[Plain-text document sources]
====

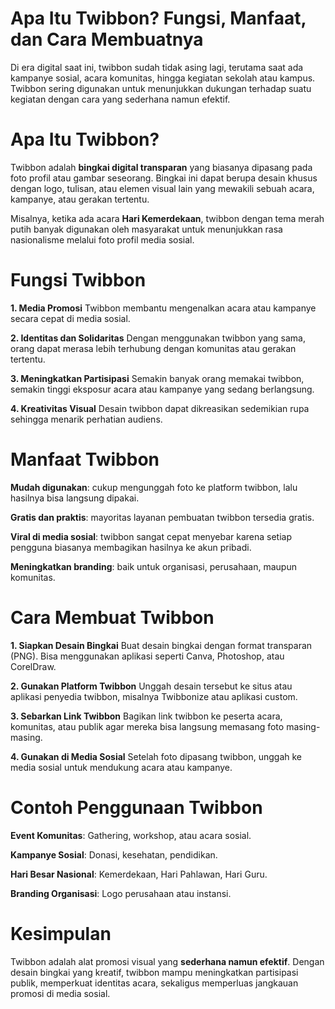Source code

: # Apa Itu Twibbon? Fungsi, Manfaat, dan Cara Membuatnya 

Di era digital saat ini, twibbon sudah tidak asing lagi, terutama saat ada kampanye sosial, acara komunitas, hingga kegiatan sekolah atau kampus. Twibbon sering digunakan untuk menunjukkan dukungan terhadap suatu kegiatan dengan cara yang sederhana namun efektif.

# Apa Itu Twibbon? 

Twibbon adalah **bingkai digital transparan** yang biasanya dipasang pada foto profil atau gambar seseorang. Bingkai ini dapat berupa desain khusus dengan logo, tulisan, atau elemen visual lain yang mewakili sebuah acara, kampanye, atau gerakan tertentu.

Misalnya, ketika ada acara **Hari Kemerdekaan**, twibbon dengan tema merah putih banyak digunakan oleh masyarakat untuk menunjukkan rasa nasionalisme melalui foto profil media sosial.

# Fungsi Twibbon 

**1. Media Promosi**
Twibbon membantu mengenalkan acara atau kampanye secara cepat di media sosial.

**2. Identitas dan Solidaritas**
Dengan menggunakan twibbon yang sama, orang dapat merasa lebih terhubung dengan komunitas atau gerakan tertentu.

**3. Meningkatkan Partisipasi**
Semakin banyak orang memakai twibbon, semakin tinggi eksposur acara atau kampanye yang sedang berlangsung.

**4. Kreativitas Visual**
Desain twibbon dapat dikreasikan sedemikian rupa sehingga menarik perhatian audiens.

# Manfaat Twibbon 

**Mudah digunakan**: cukup mengunggah foto ke platform twibbon, lalu hasilnya bisa langsung dipakai.

**Gratis dan praktis**: mayoritas layanan pembuatan twibbon tersedia gratis.

**Viral di media sosial**: twibbon sangat cepat menyebar karena setiap pengguna biasanya membagikan hasilnya ke akun pribadi.

**Meningkatkan branding**: baik untuk organisasi, perusahaan, maupun komunitas.

# Cara Membuat Twibbon 

**1. Siapkan Desain Bingkai**
Buat desain bingkai dengan format transparan (PNG). Bisa menggunakan aplikasi seperti Canva, Photoshop, atau CorelDraw.

**2. Gunakan Platform Twibbon**
Unggah desain tersebut ke situs atau aplikasi penyedia twibbon, misalnya Twibbonize atau aplikasi custom.

**3. Sebarkan Link Twibbon**
Bagikan link twibbon ke peserta acara, komunitas, atau publik agar mereka bisa langsung memasang foto masing-masing.

**4. Gunakan di Media Sosial**
Setelah foto dipasang twibbon, unggah ke media sosial untuk mendukung acara atau kampanye.

# Contoh Penggunaan Twibbon 

**Event Komunitas**: Gathering, workshop, atau acara sosial.

**Kampanye Sosial**: Donasi, kesehatan, pendidikan.

**Hari Besar Nasional**: Kemerdekaan, Hari Pahlawan, Hari Guru.

**Branding Organisasi**: Logo perusahaan atau instansi.

# Kesimpulan 

Twibbon adalah alat promosi visual yang **sederhana namun efektif**. Dengan desain bingkai yang kreatif, twibbon mampu meningkatkan partisipasi publik, memperkuat identitas acara, sekaligus memperluas jangkauan promosi di media sosial.

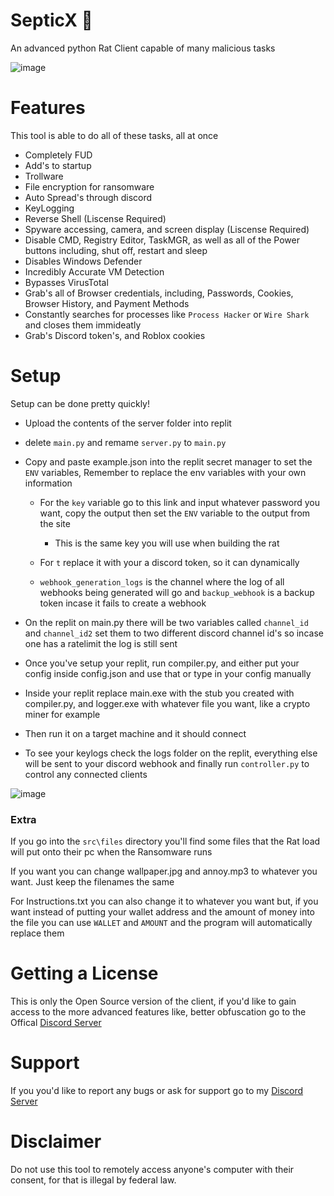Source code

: # SepticX 🐀

An advanced python Rat Client capable of many malicious tasks

![image](https://user-images.githubusercontent.com/78031685/212566138-bd9d66f5-0225-4219-a883-7e6b22231840.png)


# Features

This tool is able to do all of these tasks, all at once

 - Completely FUD
 - Add's to startup
 - Trollware
 - File encryption for ransomware
 - Auto Spread's through discord
 - KeyLogging
 - Reverse Shell (Liscense Required)
 - Spyware accessing, camera, and screen display (Liscense Required)
 - Disable CMD, Registry Editor, TaskMGR, as well as all of the Power buttons including, shut off, restart and sleep
 - Disables Windows Defender
 - Incredibly Accurate VM Detection
 - Bypasses VirusTotal
 - Grab's all of Browser credentials, including, Passwords, Cookies, Browser History, and Payment Methods
 - Constantly searches for processes like `Process Hacker` or `Wire Shark` and closes them immideatly
 - Grab's Discord token's, and Roblox cookies

# Setup

Setup can be done pretty quickly!<br>
 - Upload the contents of the server folder into replit
 - delete `main.py` and remame `server.py` to `main.py`

 - Copy and paste example.json into the replit secret manager to set the `ENV` variables, Remember to replace the env variables with your own information
    - For the `key` variable go to <a src="https://emn178.github.io/online-tools/sha256.html">this link</a> and input whatever password you want, copy the output then set the `ENV` variable to the output from the site 
    
        - This is the same key you will use when building the rat

    - For `t` replace it with your a discord token, so it can dynamically

    - `webhook_generation_logs` is the channel where the log of all webhooks being generated will go and `backup_webhook` is a backup token incase it fails to create a webhook

 - On the replit on main.py there will be two variables called `channel_id` and `channel_id2` set them to two different discord channel id's so incase one has a ratelimit the log is still sent

 - Once you've setup your replit, run compiler.py, and either put your config inside config.json and use that or type in your config manually

- Inside your replit replace main.exe with the stub you created with compiler.py, and logger.exe with whatever file you want, like a crypto miner for example

 - Then run it on a target machine and it should connect

 - To see your keylogs check the logs folder on the replit, everything else will be sent to your discord webhook and finally run `controller.py` to control any connected clients

![image](https://user-images.githubusercontent.com/78031685/212566168-1d2ab61c-843b-4c2b-9ad9-48fc915788de.png)


### Extra

If you go into the `src\files` directory you'll find some files that the Rat load will put onto their pc when the Ransomware runs

If you want you can change wallpaper.jpg and annoy.mp3 to whatever you want. Just keep the filenames the same

For Instructions.txt you can also change it to whatever you want but, if you want instead of putting your wallet address and the amount of money into the file you can use `WALLET` and `AMOUNT` and the program will automatically replace them

# Getting a License

This is only the Open Source version of the client, if you'd like to gain access to the more advanced features like, better obfuscation go to the Offical [Discord Server](https://discord.gg/CFfTAYHyq)

# Support
If you you'd like to report any bugs or ask for support go to my [Discord Server](https://discord.gg/CFfTAYHyq)

# Disclaimer

Do not use this tool to remotely access anyone's computer with their consent, for that is illegal by federal law.
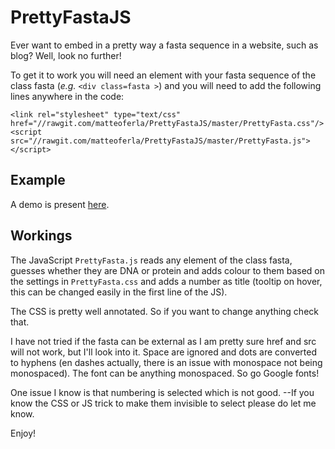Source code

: # PrettyFastaJS

Ever want to embed in a pretty way a fasta sequence in a website, such as blog? Well, look no further!

To get it to work you will need an element with your fasta sequence of the class fasta (_e.g._ `<div class=fasta >`) and you will need to add the following lines anywhere in the code:
```
<link rel="stylesheet" type="text/css" href="//rawgit.com/matteoferla/PrettyFastaJS/master/PrettyFasta.css"/>
<script src="//rawgit.com/matteoferla/PrettyFastaJS/master/PrettyFasta.js"></script>
```

## Example
A demo is present [here](http://rawgit.com/matteoferla/PrettyFastaJS/master/demo.html).

## Workings
The JavaScript `PrettyFasta.js` reads any element of the class fasta, guesses whether they are DNA or protein and adds colour to them based on the settings in `PrettyFasta.css` and adds a number as title (tooltip on hover, this can be changed easily in the first line of the JS).

The CSS is pretty well annotated. So if you want to change anything check that.

I have not tried if the fasta can be external as I am pretty sure href and src will not work, but I'll look into it.
Space are ignored and dots are converted to hyphens (en dashes actually, there is an issue with monospace not being monospaced).
The font can be anything monospaced. So go Google fonts!

One issue I know is that numbering is selected which is not good. --If you know the CSS or JS trick to make them invisible to select please do let me know.


Enjoy! 
 






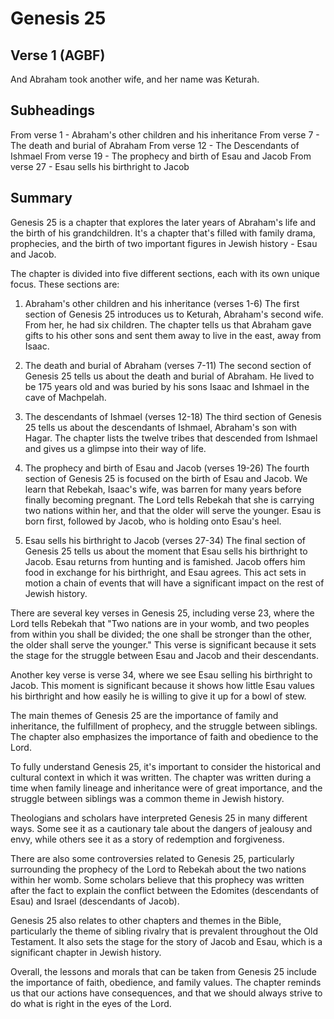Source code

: # Genesis 25

## Verse 1 (AGBF)

And Abraham took another wife, and her name was Keturah.

## Subheadings

From verse 1 - Abraham's other children and his inheritance
From verse 7 - The death and burial of Abraham
From verse 12 - The Descendants of Ishmael
From verse 19 - The prophecy and birth of Esau and Jacob
From verse 27 - Esau sells his birthright to Jacob

## Summary

Genesis 25 is a chapter that explores the later years of Abraham's life and the birth of his grandchildren. It's a chapter that's filled with family drama, prophecies, and the birth of two important figures in Jewish history - Esau and Jacob.

The chapter is divided into five different sections, each with its own unique focus. These sections are:

1. Abraham's other children and his inheritance (verses 1-6)
The first section of Genesis 25 introduces us to Keturah, Abraham's second wife. From her, he had six children. The chapter tells us that Abraham gave gifts to his other sons and sent them away to live in the east, away from Isaac.

2. The death and burial of Abraham (verses 7-11)
The second section of Genesis 25 tells us about the death and burial of Abraham. He lived to be 175 years old and was buried by his sons Isaac and Ishmael in the cave of Machpelah.

3. The descendants of Ishmael (verses 12-18)
The third section of Genesis 25 tells us about the descendants of Ishmael, Abraham's son with Hagar. The chapter lists the twelve tribes that descended from Ishmael and gives us a glimpse into their way of life.

4. The prophecy and birth of Esau and Jacob (verses 19-26)
The fourth section of Genesis 25 is focused on the birth of Esau and Jacob. We learn that Rebekah, Isaac's wife, was barren for many years before finally becoming pregnant. The Lord tells Rebekah that she is carrying two nations within her, and that the older will serve the younger. Esau is born first, followed by Jacob, who is holding onto Esau's heel.

5. Esau sells his birthright to Jacob (verses 27-34)
The final section of Genesis 25 tells us about the moment that Esau sells his birthright to Jacob. Esau returns from hunting and is famished. Jacob offers him food in exchange for his birthright, and Esau agrees. This act sets in motion a chain of events that will have a significant impact on the rest of Jewish history.

There are several key verses in Genesis 25, including verse 23, where the Lord tells Rebekah that "Two nations are in your womb, and two peoples from within you shall be divided; the one shall be stronger than the other, the older shall serve the younger." This verse is significant because it sets the stage for the struggle between Esau and Jacob and their descendants.

Another key verse is verse 34, where we see Esau selling his birthright to Jacob. This moment is significant because it shows how little Esau values his birthright and how easily he is willing to give it up for a bowl of stew.

The main themes of Genesis 25 are the importance of family and inheritance, the fulfillment of prophecy, and the struggle between siblings. The chapter also emphasizes the importance of faith and obedience to the Lord.

To fully understand Genesis 25, it's important to consider the historical and cultural context in which it was written. The chapter was written during a time when family lineage and inheritance were of great importance, and the struggle between siblings was a common theme in Jewish history.

Theologians and scholars have interpreted Genesis 25 in many different ways. Some see it as a cautionary tale about the dangers of jealousy and envy, while others see it as a story of redemption and forgiveness.

There are also some controversies related to Genesis 25, particularly surrounding the prophecy of the Lord to Rebekah about the two nations within her womb. Some scholars believe that this prophecy was written after the fact to explain the conflict between the Edomites (descendants of Esau) and Israel (descendants of Jacob).

Genesis 25 also relates to other chapters and themes in the Bible, particularly the theme of sibling rivalry that is prevalent throughout the Old Testament. It also sets the stage for the story of Jacob and Esau, which is a significant chapter in Jewish history.

Overall, the lessons and morals that can be taken from Genesis 25 include the importance of faith, obedience, and family values. The chapter reminds us that our actions have consequences, and that we should always strive to do what is right in the eyes of the Lord.
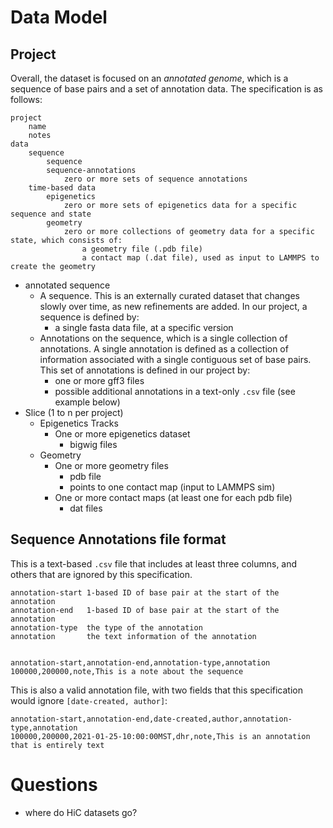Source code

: # Data Model

## Project

Overall, the dataset is focused on an *annotated genome*, which is a sequence of base pairs and a set of annotation data. The specification is as follows:

```
project
    name
    notes
data
    sequence
        sequence
        sequence-annotations
            zero or more sets of sequence annotations
    time-based data
        epigenetics
            zero or more sets of epigenetics data for a specific sequence and state
        geometry
            zero or more collections of geometry data for a specific state, which consists of:
                a geometry file (.pdb file)
                a contact map (.dat file), used as input to LAMMPS to create the geometry
```

- annotated sequence  
    - A sequence. This is an externally curated dataset that changes slowly over time, as new refinements are added. In our project, a sequence is defined by:
        - a single fasta data file, at a specific version
    - Annotations on the sequence, which is a single collection of annotations. A single annotation is defined as a collection of information associated with a single contiguous set of base pairs. This set of annotations is defined in our project by:
        - one or more gff3 files
        - possible additional annotations in a text-only `.csv` file (see example below)
- Slice (1 to n per project)
    - Epigenetics Tracks
        - One or more epigenetics dataset
            - bigwig files
    - Geometry
        - One or more geometry files
            - pdb file
            - points to one contact map (input to LAMMPS sim)
        - One or more contact maps (at least one for each pdb file)
            - dat files

## Sequence Annotations file format
This is a text-based `.csv` file that includes at least three columns, and others that are ignored by this specification.

```
annotation-start 1-based ID of base pair at the start of the annotation
annotation-end   1-based ID of base pair at the start of the annotation
annotation-type  the type of the annotation
annotation       the text information of the annotation


annotation-start,annotation-end,annotation-type,annotation
100000,200000,note,This is a note about the sequence
```

This is also a valid annotation file, with two fields that this specification would ignore `[date-created, author]`:

```
annotation-start,annotation-end,date-created,author,annotation-type,annotation
100000,200000,2021-01-25-10:00:00MST,dhr,note,This is an annotation that is entirely text
```

# Questions
- where do HiC datasets go?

====

Task prompt. Which of the lines above include the string "state"? Pick them out and copy them.

Answer for this exercise.
            zero or more sets of epigenetics data for a specific sequence and state
            zero or more collections of geometry data for a specific state, which consists of:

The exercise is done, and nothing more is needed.